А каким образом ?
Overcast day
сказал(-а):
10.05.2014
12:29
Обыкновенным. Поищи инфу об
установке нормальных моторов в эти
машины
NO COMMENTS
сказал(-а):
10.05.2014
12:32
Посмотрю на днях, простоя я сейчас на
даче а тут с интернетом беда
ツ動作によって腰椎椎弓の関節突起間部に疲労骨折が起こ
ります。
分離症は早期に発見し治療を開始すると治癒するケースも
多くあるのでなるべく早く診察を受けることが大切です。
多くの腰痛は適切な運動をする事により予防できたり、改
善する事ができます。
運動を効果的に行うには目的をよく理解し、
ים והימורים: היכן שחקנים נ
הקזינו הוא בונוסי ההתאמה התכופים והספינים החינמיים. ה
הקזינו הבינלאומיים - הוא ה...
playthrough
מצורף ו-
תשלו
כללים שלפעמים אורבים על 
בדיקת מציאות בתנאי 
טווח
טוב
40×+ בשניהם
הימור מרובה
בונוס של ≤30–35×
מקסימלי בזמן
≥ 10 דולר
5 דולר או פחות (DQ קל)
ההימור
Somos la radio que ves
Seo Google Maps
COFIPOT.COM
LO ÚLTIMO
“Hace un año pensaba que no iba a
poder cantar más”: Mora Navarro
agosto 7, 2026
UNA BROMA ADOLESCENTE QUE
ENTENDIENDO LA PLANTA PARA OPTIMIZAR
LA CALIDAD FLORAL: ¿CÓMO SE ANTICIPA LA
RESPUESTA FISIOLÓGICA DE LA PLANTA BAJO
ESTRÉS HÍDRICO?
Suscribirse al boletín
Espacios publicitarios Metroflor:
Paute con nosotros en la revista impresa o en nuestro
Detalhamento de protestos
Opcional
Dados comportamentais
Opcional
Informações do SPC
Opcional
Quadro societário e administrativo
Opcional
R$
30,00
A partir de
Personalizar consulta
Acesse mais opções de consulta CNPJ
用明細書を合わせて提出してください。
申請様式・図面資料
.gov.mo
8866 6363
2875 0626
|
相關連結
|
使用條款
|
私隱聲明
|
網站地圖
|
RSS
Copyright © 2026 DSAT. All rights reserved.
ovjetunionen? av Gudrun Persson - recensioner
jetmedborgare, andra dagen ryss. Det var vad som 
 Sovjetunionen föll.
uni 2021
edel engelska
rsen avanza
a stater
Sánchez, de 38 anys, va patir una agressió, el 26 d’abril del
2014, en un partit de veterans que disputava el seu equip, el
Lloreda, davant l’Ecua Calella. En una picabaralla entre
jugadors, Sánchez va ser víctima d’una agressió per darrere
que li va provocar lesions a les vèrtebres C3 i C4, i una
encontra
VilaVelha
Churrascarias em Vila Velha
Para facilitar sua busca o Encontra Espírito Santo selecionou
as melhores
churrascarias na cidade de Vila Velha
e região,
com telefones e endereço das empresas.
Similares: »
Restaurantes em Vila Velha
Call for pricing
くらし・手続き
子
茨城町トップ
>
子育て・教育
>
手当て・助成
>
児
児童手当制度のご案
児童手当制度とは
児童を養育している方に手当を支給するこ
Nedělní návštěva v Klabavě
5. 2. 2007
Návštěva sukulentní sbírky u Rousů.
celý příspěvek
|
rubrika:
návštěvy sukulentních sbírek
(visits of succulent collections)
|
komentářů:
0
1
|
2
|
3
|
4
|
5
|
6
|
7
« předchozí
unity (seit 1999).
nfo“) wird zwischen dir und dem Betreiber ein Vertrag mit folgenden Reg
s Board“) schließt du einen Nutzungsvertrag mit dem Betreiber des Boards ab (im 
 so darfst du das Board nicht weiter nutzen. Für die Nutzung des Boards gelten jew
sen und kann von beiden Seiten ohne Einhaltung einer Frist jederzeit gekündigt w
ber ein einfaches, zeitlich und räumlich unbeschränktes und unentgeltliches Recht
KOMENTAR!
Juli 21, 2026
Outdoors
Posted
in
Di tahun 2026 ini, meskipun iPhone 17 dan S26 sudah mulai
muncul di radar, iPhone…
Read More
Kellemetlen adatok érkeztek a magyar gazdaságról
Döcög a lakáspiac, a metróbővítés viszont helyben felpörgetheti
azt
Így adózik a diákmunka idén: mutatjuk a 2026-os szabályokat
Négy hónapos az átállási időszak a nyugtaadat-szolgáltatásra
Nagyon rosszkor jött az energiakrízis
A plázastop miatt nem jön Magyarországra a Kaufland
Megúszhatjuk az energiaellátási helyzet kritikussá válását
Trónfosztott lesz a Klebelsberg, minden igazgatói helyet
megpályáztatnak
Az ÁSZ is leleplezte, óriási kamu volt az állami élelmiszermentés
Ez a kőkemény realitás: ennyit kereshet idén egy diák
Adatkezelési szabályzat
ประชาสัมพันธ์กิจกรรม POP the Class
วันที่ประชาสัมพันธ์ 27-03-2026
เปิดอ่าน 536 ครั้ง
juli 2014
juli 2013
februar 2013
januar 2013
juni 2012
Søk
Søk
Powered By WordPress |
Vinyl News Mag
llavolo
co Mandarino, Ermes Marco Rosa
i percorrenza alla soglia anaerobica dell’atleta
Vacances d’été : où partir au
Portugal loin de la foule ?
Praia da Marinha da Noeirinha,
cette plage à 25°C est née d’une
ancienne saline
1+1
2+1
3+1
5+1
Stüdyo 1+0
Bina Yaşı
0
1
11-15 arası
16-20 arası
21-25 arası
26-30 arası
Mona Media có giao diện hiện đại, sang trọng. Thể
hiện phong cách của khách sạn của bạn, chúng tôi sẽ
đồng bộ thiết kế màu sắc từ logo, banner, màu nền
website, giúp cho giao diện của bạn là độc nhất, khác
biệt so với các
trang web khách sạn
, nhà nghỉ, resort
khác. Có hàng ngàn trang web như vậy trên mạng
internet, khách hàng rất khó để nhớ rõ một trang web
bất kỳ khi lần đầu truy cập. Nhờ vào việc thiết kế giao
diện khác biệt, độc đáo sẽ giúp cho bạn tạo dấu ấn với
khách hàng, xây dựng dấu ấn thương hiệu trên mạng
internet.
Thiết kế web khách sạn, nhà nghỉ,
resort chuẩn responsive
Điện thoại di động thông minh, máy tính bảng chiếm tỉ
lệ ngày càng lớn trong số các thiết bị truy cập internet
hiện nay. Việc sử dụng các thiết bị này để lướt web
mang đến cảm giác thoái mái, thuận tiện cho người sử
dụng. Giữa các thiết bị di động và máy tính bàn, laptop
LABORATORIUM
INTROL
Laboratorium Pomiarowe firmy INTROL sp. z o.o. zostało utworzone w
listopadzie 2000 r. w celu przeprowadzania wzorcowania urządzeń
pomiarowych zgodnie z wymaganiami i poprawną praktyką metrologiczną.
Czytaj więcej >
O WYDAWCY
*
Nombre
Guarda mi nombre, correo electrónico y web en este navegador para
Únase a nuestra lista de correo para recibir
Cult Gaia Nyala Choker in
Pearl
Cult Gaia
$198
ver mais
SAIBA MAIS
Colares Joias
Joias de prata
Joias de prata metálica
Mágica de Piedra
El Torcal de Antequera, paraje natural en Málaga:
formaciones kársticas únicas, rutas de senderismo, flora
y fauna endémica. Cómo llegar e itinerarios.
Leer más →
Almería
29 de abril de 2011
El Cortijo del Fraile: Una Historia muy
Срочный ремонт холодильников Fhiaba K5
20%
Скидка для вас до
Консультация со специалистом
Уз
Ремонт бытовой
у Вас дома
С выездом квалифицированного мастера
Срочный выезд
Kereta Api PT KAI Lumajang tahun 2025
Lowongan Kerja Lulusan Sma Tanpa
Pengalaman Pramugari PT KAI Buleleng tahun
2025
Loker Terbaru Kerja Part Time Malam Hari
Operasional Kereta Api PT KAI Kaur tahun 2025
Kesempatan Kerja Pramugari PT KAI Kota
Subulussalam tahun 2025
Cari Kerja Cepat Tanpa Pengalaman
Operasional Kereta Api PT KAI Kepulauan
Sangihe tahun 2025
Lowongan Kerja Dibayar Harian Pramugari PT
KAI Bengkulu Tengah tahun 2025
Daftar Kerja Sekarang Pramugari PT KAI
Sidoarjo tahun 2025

> Required work
Reproduce the listing above line for line, starting at its first line and ending at the line that contains "運動を効果的に行うには目的をよく理解し、", including both of those lines.

> Exercise output
А каким образом ?
Overcast day
сказал(-а):
10.05.2014
12:29
Обыкновенным. Поищи инфу об
установке нормальных моторов в эти
машины
NO COMMENTS
сказал(-а):
10.05.2014
12:32
Посмотрю на днях, простоя я сейчас на
даче а тут с интернетом беда
ツ動作によって腰椎椎弓の関節突起間部に疲労骨折が起こ
ります。
分離症は早期に発見し治療を開始すると治癒するケースも
多くあるのでなるべく早く診察を受けることが大切です。
多くの腰痛は適切な運動をする事により予防できたり、改
善する事ができます。
運動を効果的に行うには目的をよく理解し、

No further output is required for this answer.